GIVEN RECORDS
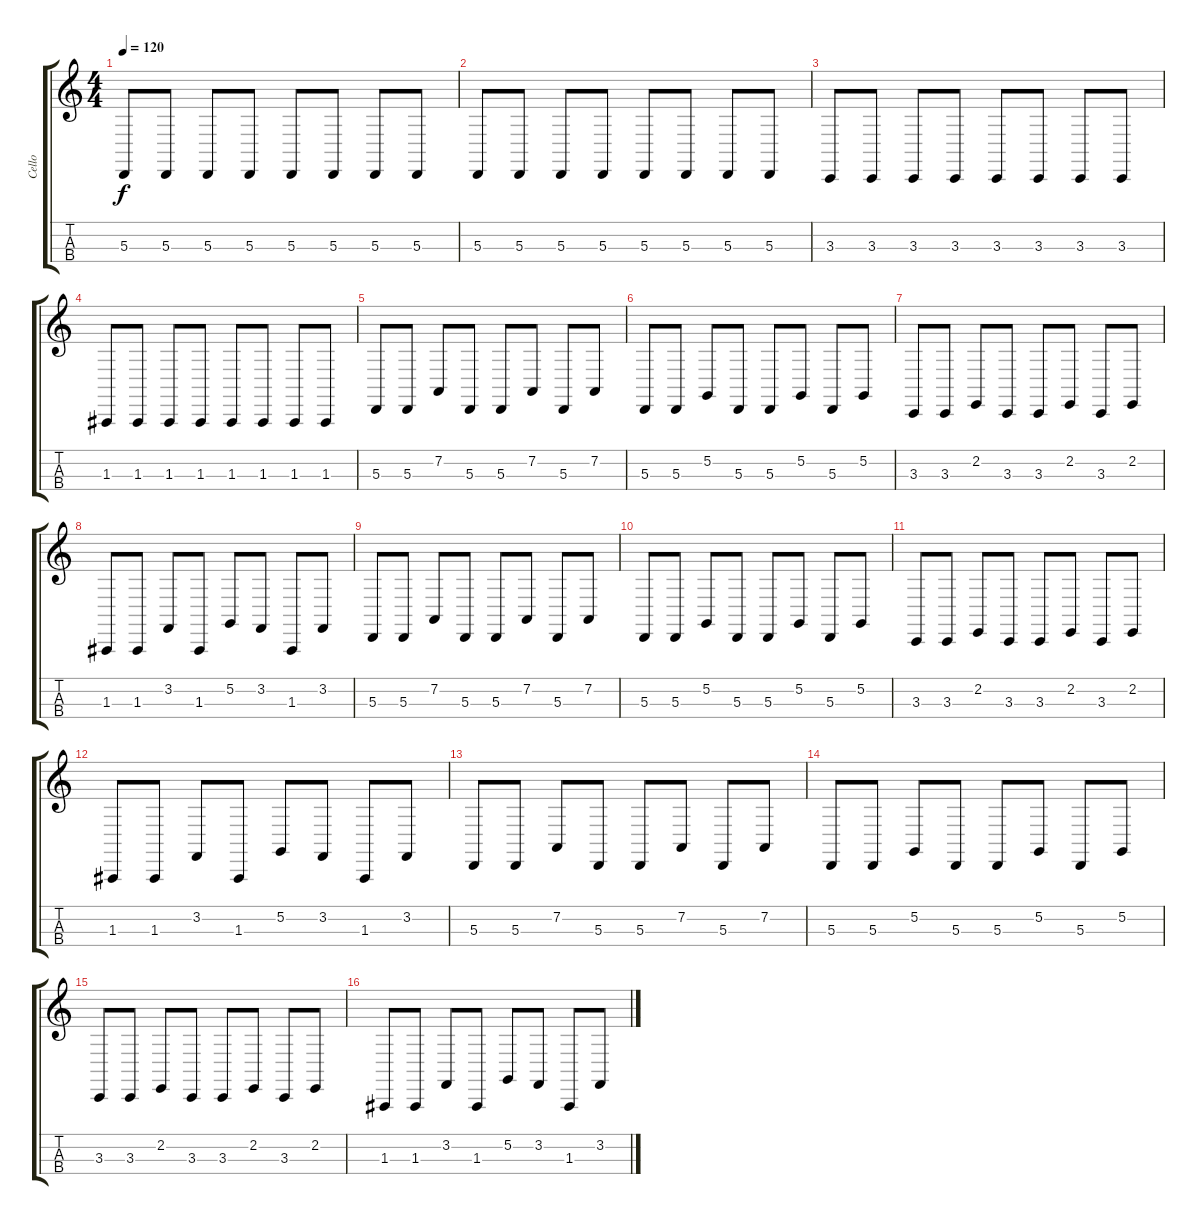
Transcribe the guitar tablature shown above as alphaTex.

\track ("Cello" "Cello") {instrument cello}
\staff {score tabs}
\tuning (G2 D2 A1 E2) {hide}
\ts (4 4)
\tempo 120
\clef g2
\ks c
5.3.8{dy f} 5.3.8 5.3.8 5.3.8 5.3.8 5.3.8 5.3.8 5.3.8 |
5.3.8 5.3.8 5.3.8 5.3.8 5.3.8 5.3.8 5.3.8 5.3.8 |
3.3.8 3.3.8 3.3.8 3.3.8 3.3.8 3.3.8 3.3.8 3.3.8 |
1.3.8 1.3.8 1.3.8 1.3.8 1.3.8 1.3.8 1.3.8 1.3.8 |
5.3.8{volume 14 instrument cello} 5.3.8 7.2.8 5.3.8 5.3.8 7.2.8 5.3.8 7.2.8 |
5.3.8 5.3.8 5.2.8 5.3.8 5.3.8 5.2.8 5.3.8 5.2.8 |
3.3.8 3.3.8 2.2.8 3.3.8 3.3.8 2.2.8 3.3.8 2.2.8 |
1.3.8 1.3.8 3.2.8 1.3.8 5.2.8 3.2.8 1.3.8 3.2.8 |
5.3.8{volume 14 instrument cello} 5.3.8 7.2.8 5.3.8 5.3.8 7.2.8 5.3.8 7.2.8 |
5.3.8 5.3.8 5.2.8 5.3.8 5.3.8 5.2.8 5.3.8 5.2.8 |
3.3.8 3.3.8 2.2.8 3.3.8 3.3.8 2.2.8 3.3.8 2.2.8 |
1.3.8 1.3.8 3.2.8 1.3.8 5.2.8 3.2.8 1.3.8 3.2.8 |
5.3.8{volume 14 instrument cello} 5.3.8 7.2.8 5.3.8 5.3.8 7.2.8 5.3.8 7.2.8 |
5.3.8 5.3.8 5.2.8 5.3.8 5.3.8 5.2.8 5.3.8 5.2.8 |
3.3.8 3.3.8 2.2.8 3.3.8 3.3.8 2.2.8 3.3.8 2.2.8 |
1.3.8 1.3.8 3.2.8 1.3.8 5.2.8 3.2.8 1.3.8 3.2.8
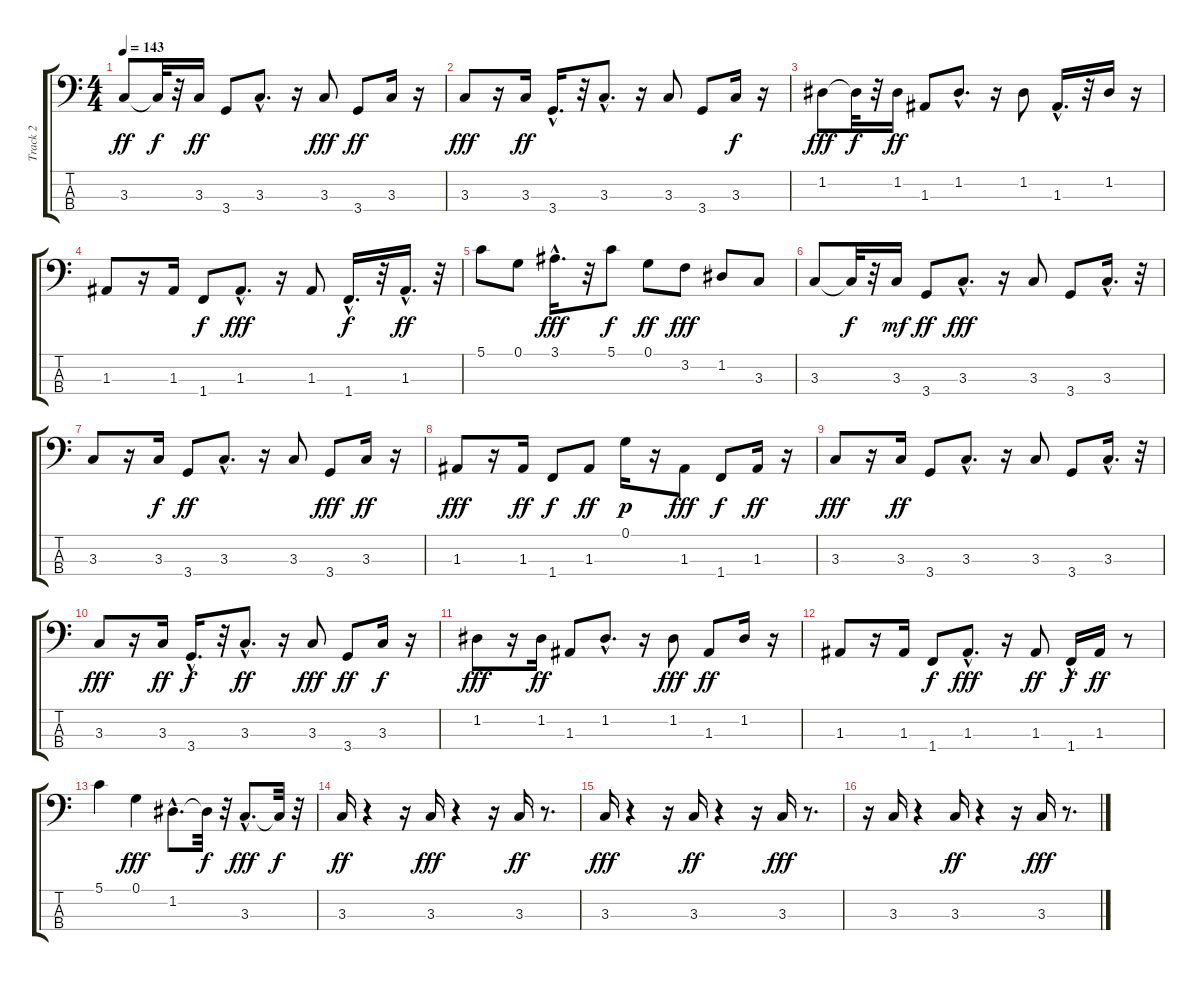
\track ("Track 2" "Track 2") {instrument electricbassfinger}
\staff {score tabs}
\tuning (G2 D2 A1 E1) {hide}
\ts (4 4)
\tempo 143
\clef f4
\ks c
3.3.8{dy ff} 3.3{t}.32{dy f} r.32 3.3.16{dy ff} 3.4.8 3.3{hac}.8{d} r.16 3.3.8{dy fff} 3.4.8{dy ff} 3.3.16 r.16 |
3.3.8{dy fff} r.16 3.3.16{dy ff} 3.4{hac}.16{d} r.32 3.3{hac}.8{d} r.16 3.3.8 3.4.8 3.3.16{dy f} r.16 |
1.2.8{dy fff} 1.2{t}.32{dy f} r.32 1.2.16{dy ff} 1.3.8 1.2{hac}.8{d} r.16 1.2.8 1.3{hac}.16{d} r.32 1.2.16 r.16 |
1.3.8 r.16 1.3.16 1.4.8{dy f} 1.3{hac}.8{d dy fff} r.16 1.3.8 1.4{hac}.16{d dy f} r.32 1.3{hac}.16{d dy ff} r.32 |
5.1.8 0.1.8 3.1{hac}.16{d dy fff} r.32 5.1.8{dy f} 0.1.8{dy ff} 3.2.8{dy fff} 1.2.8 3.3.8 |
3.3.8 3.3{t}.32{dy f} r.32 3.3.16{dy mf} 3.4.8{dy ff} 3.3{hac}.8{d dy fff} r.16 3.3.8 3.4.8 3.3{hac}.16{d} r.32 |
3.3.8 r.16 3.3.16{dy f} 3.4.8{dy ff} 3.3{hac}.8{d} r.16 3.3.8 3.4.8{dy fff} 3.3.16{dy ff} r.16 |
1.3.8{dy fff} r.16 1.3.16{dy ff} 1.4.8{dy f} 1.3.8{dy ff} 0.1.16{dy p} r.16 1.3.8{dy fff} 1.4.8{dy f} 1.3.16{dy ff} r.16 |
3.3.8{dy fff} r.16 3.3.16{dy ff} 3.4.8 3.3{hac}.8{d} r.16 3.3.8 3.4.8 3.3{hac}.16{d} r.32 |
3.3.8{dy fff} r.16 3.3.16{dy ff} 3.4{hac}.16{d dy f} r.32 3.3{hac}.8{d dy ff} r.16 3.3.8{dy fff} 3.4.8{dy ff} 3.3.16{dy f} r.16 |
1.2.8{dy fff} r.16 1.2.16{dy ff} 1.3.8 1.2{hac}.8{d} r.16 1.2.8{dy fff} 1.3.8{dy ff} 1.2.16 r.16 |
1.3.8 r.16 1.3.16 1.4.8{dy f} 1.3{hac}.8{d dy fff} r.16 1.3.8{dy ff} 1.4{hac}.16{dy f} 1.3.16{dy ff} r.8 |
5.1.4 0.1.4{dy fff} 1.2{hac}.8{d} 1.2{t}.32{dy f} r.32 3.3{hac}.8{d dy fff} 3.3{t}.32{dy f} r.32 |
3.3.16{dy ff} r.4 r.16 3.3.16{dy fff} r.4 r.16 3.3.16{dy ff} r.8{d} |
3.3.16{dy fff} r.4 r.16 3.3.16{dy ff} r.4 r.16 3.3.16{dy fff} r.8{d} |
r.16 3.3.16 r.4 3.3.16{dy ff} r.4 r.16 3.3.16{dy fff} r.8{d}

AIM
Determine how many lines of the data above contain the string "track", treating uppercase and lowercase as distinct. Reply with the number alone.

COMPLETED EXERCISE
2